** Opening AVAILABLE RECORDS block **

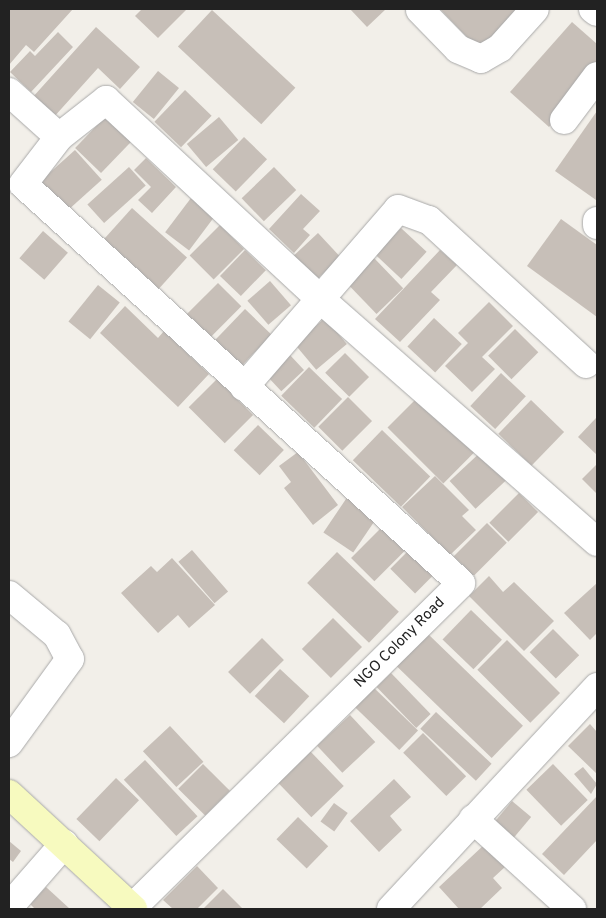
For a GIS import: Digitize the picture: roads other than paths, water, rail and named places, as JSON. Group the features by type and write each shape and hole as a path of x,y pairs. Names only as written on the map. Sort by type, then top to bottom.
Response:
{"street":[{"path":"420,10 458,49 480,59 500,48 535,9"},
{"path":"593,9 597,12"},
{"path":"564,120 597,76"},
{"path":"9,92 59,137"},
{"path":"586,364 429,220 398,209 318,297 244,387 24,184 59,137 106,100 318,297 597,542"},
{"name":"NGO Colony Road","path":"132,909 461,583 244,387"},
{"path":"9,595 57,635 70,659 9,743"},
{"path":"391,909 597,687"},
{"path":"9,794 132,909"},
{"path":"473,819 572,909"},
{"path":"9,907 64,844"}]}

** Closing AVAILABLE RECORDS block **

**YOUR TASK:**
Nothing but the exact text of the records should appear in your answer, with no pictures. Please write it out.

**TASK RESULT:**
For a GIS import: Digitize the picture: roads other than paths, water, rail and named places, as JSON. Group the features by type and write each shape and hole as a path of x,y pairs. Names only as written on the map. Sort by type, then top to bottom.
Response:
{"street":[{"path":"420,10 458,49 480,59 500,48 535,9"},
{"path":"593,9 597,12"},
{"path":"564,120 597,76"},
{"path":"9,92 59,137"},
{"path":"586,364 429,220 398,209 318,297 244,387 24,184 59,137 106,100 318,297 597,542"},
{"name":"NGO Colony Road","path":"132,909 461,583 244,387"},
{"path":"9,595 57,635 70,659 9,743"},
{"path":"391,909 597,687"},
{"path":"9,794 132,909"},
{"path":"473,819 572,909"},
{"path":"9,907 64,844"}]}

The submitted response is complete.